**Tekstfragment:**
Het vonnis waarvan beroep
9. Het vonnis waarvan beroep kan niet in stand blijven omdat het hof zich daarmee niet verenigt.
Het hof merkt op dat het hof in het arrest wel passages uit het vonnis van de rechtbank overneemt.
Korte uiteenzetting van de feiten [1]
10. Op 27 juni 2015 vond in het Zuiderpark te Den Haag het muziekfestival “Night at the Park” plaats [2] . Een van de bezoekers van dit evenement was [slachtoffer] (verder: [slachtoffer]). DH01 en DH02 [3] waren aldaar werkzaam als politieagent, net als de hierna nog te noemen DH03, DH04, DH05 en [getuige 1].
De situatie voor de aanhouding
11. Rond 22.00 uur bevond [slachtoffer] zich bij een van de uitgangen van het festivalterrein. Meerdere getuigen leidden uit het gedrag van [slachtoffer] af dat hij onder invloed was van alcoholische drank; hij was onvast ter been en liep wankelend, van links naar rechts. [slachtoffer] riep herhaaldelijk dat hij een (vuur)wapen had. Hij greep daarbij meerdere malen naar zijn kruis [4] . Betrokken agenten die later als getuige zijn gehoord omschrijven het gedrag van [slachtoffer] op dat moment als agressief [5] , bedreigend [6] en provocerend [7] . [slachtoffer] gaf geen gevolg aan meerdere verzoeken van de politie om te stoppen met het schreeuwen dat hij een (vuur)wapen had en om het festivalterrein te verlaten [8] . Hij trok zich los van mensen, niet zijnde politieagenten, die hem naar de uitgang van het terrein probeerden te begeleiden [9] .

**Uittreksel gegevens:**

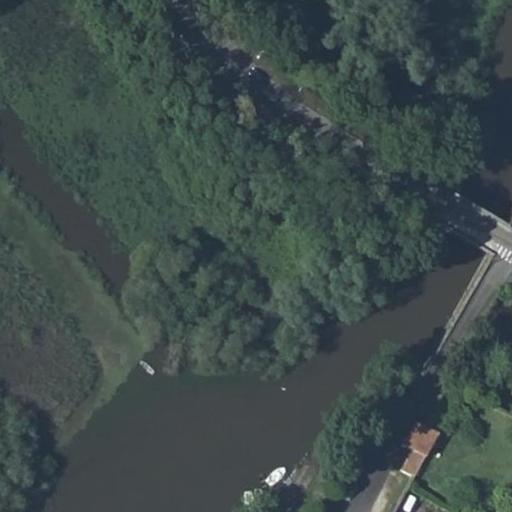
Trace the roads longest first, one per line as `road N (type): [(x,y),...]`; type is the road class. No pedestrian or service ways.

**Vragen en opdrachten:**
a) Leg in één tot drie zinnen uit waarom meerdere getuigen volgens het tekstfragment concludeerden dat [slachtoffer] onder invloed was van alcoholische drank.
b) Haal alsjeblieft letterlijk uit het tekstfragment het gedeelte dat opent met de woorden waarin "Het hof merkt" staat en afsluit met "en [getuige 1].".

**Uitwerkingen per opdracht:**
a) Meerdere getuigen leidden dat af uit het gedrag van [slachtoffer]. Hij was onvast ter been en liep wankelend, van links naar rechts.

b)
Het hof merkt op dat het hof in het arrest wel passages uit het vonnis van de rechtbank overneemt.
Korte uiteenzetting van de feiten [1]
10. Op 27 juni 2015 vond in het Zuiderpark te Den Haag het muziekfestival “Night at the Park” plaats [2] . Een van de bezoekers van dit evenement was [slachtoffer] (verder: [slachtoffer]). DH01 en DH02 [3] waren aldaar werkzaam als politieagent, net als de hierna nog te noemen DH03, DH04, DH05 en [getuige 1].